Foods to Eat on the Candida Diet

Non-starchy vegetables

It is essential to keep in mind that the fungus overgrowths eat what you eat. Along with this, green leafy vegetable is rich in folate, and they are also needed for people with MTHFR gene mutations. Keep in mind that some people do better with steaming and sautéing non-starchy vegetables. It is gentler on the gut. 

Clean meats

Grass-fed beef, organ meat such as liver, and wild-caught fish are rich in bioavailable fat-soluble nutrients like vitamins A, D, and K2. However, all these nutrients are needed for immune and microbiome health.

Healthy fats

It is fascinating to know that coconut, olive, and avocado oil are considered as best in healing to the gut. Along with this, there is also a variety of saturated and monounsaturated fats that have an anti-inflammatory effect on your gut lining. Keep in mind that coconut oil is rich in caprylic acid. However, it has been shown to inhibit candida overgrowth.

Cultured foods

Fermented foods such as kimchi, sauerkraut, coconut, and grass-fed kefir a help inoculate a stressed-out microbiome with beneficial bacteria. In this way, it is recommended to eat all these foods in moderation at the beginning of the healing and slowly increasing intake. Moreover, they can also cause a flare-up of symptoms to kill the yeast. You can even them as snacks for this diet

Candida and Cultured Foods - Cultured Food Life

Healthy sweeteners

Non-sugary sweeteners such as raw green stevia or xylitol are the best alternatives to sugar. However, these sugars should be used sparingly. Keep in mind that tannins found in black tea have also been shown to help kill off candida in the gut flora. Moreover, all the calming teas such as ginger may help soothe the delicate gut lining.
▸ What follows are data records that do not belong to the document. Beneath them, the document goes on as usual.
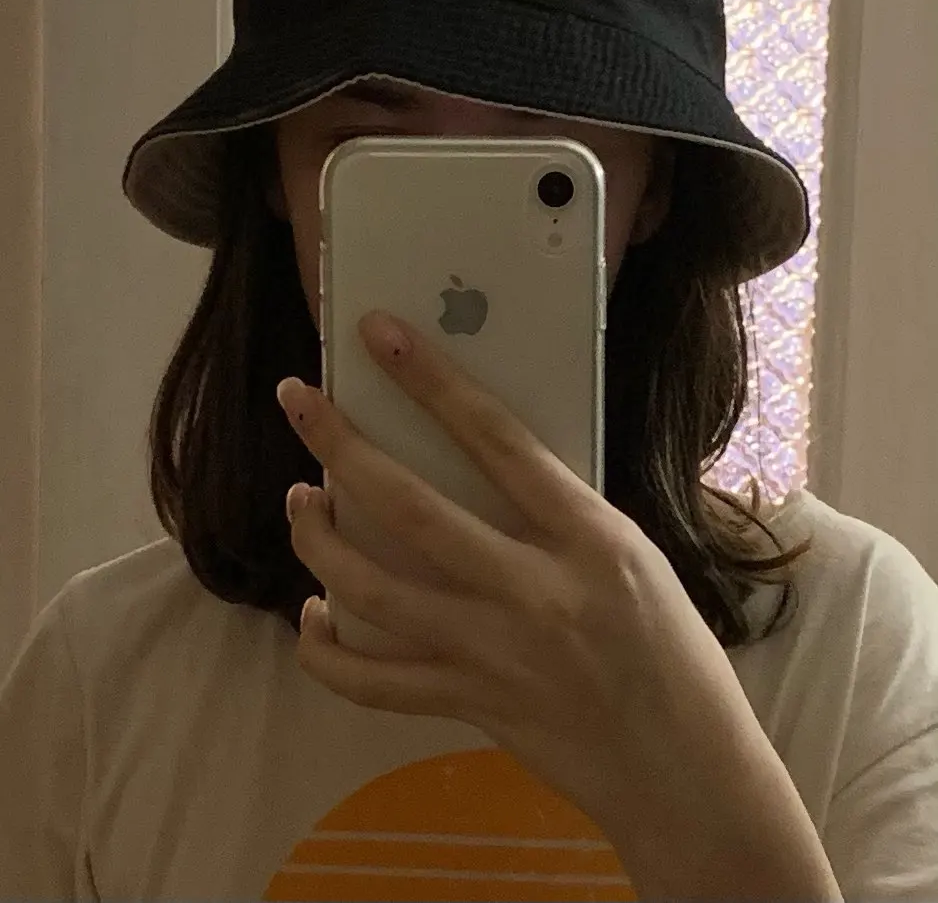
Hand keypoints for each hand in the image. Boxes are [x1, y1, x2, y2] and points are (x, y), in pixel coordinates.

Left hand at [276, 310, 765, 843]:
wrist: (689, 774)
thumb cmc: (674, 651)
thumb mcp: (633, 556)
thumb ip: (558, 516)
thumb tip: (479, 466)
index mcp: (590, 538)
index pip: (496, 439)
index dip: (432, 381)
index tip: (379, 335)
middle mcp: (536, 591)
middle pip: (412, 508)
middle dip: (342, 445)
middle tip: (296, 401)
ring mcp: (495, 655)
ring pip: (375, 591)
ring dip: (319, 540)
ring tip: (298, 501)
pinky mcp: (470, 707)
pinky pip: (374, 682)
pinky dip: (328, 650)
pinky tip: (312, 615)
Foods to AVOID on the Candida Diet


Sugar, in all its forms is responsible for feeds candida. However, make sure to read all the labels carefully because sugar has many pseudonyms. However, some can be healthier than others as they all feed candida to some degree.
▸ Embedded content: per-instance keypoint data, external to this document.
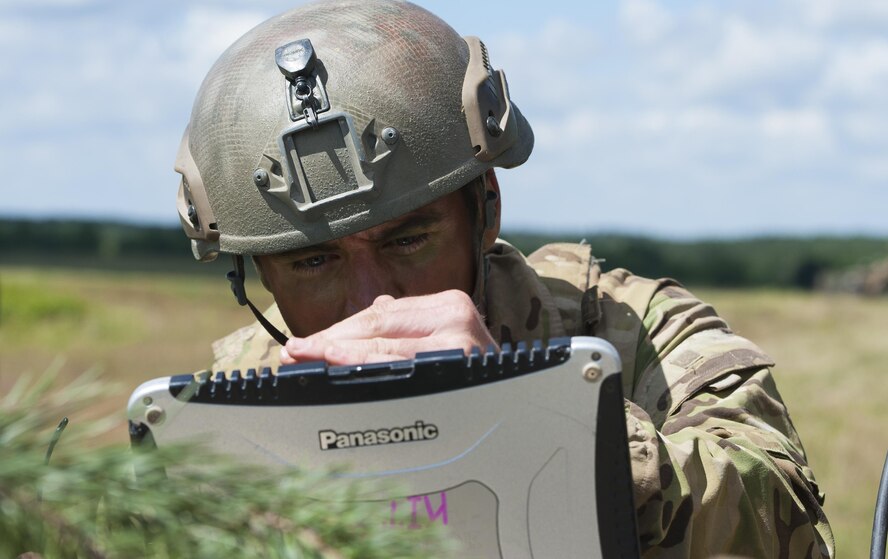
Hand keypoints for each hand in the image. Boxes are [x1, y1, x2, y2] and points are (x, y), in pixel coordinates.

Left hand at [280, 290, 497, 364]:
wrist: (518, 411)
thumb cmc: (472, 380)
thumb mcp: (438, 344)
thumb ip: (401, 332)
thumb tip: (353, 327)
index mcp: (448, 305)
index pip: (378, 317)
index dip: (336, 330)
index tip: (304, 343)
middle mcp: (456, 317)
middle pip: (376, 329)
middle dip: (329, 342)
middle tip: (294, 353)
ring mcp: (459, 343)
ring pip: (384, 349)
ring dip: (338, 355)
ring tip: (306, 360)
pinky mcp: (459, 370)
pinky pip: (401, 372)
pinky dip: (365, 369)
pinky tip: (339, 368)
The fruit is also known as a natural candy, and it is suggested to severely limiting and avoiding fruit while healing the gut. At the very least, there is a great need to stick to lower fructose-fruits such as berries and citrus fruits such as lemon, lime, and grapefruit. These foods also anti-oxidant properties.
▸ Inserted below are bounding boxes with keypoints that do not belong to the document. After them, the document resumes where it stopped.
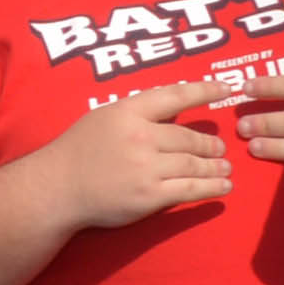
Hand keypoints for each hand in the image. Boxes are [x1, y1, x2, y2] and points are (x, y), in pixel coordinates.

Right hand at [31, 74, 245, 232]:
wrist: (57, 188)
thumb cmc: (79, 150)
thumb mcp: (104, 118)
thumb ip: (138, 114)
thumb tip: (177, 113)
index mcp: (128, 112)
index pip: (174, 96)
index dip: (203, 90)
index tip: (226, 88)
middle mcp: (140, 137)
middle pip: (190, 137)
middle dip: (210, 143)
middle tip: (220, 147)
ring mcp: (146, 168)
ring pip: (194, 164)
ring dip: (215, 166)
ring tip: (225, 167)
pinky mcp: (150, 196)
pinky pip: (191, 190)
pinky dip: (212, 187)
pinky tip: (223, 186)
Alcohol is tough on the intestinal lining. Furthermore, it is also linked to the leaky gut syndrome. Keep in mind that alcohol may also impair detoxification pathways that are needed to be optimized while healing the microbiome.

Starchy plant foods

Starchy vegetables such as potatoes, yams and beets can feed the yeast overgrowth. However, you are healing your gut, and it is suggested to avoid legumes such as black beans, peanuts, cashews, or chickpeas


If the milk is pasteurized and homogenized, the fat, with all its vitamins will be removed. After that, synthetic vitamins are added back as the milk is devoid of nutrition. However, people with candida overgrowth may also have a leaky gut syndrome that can make them more sensitive to casein, a protein in milk.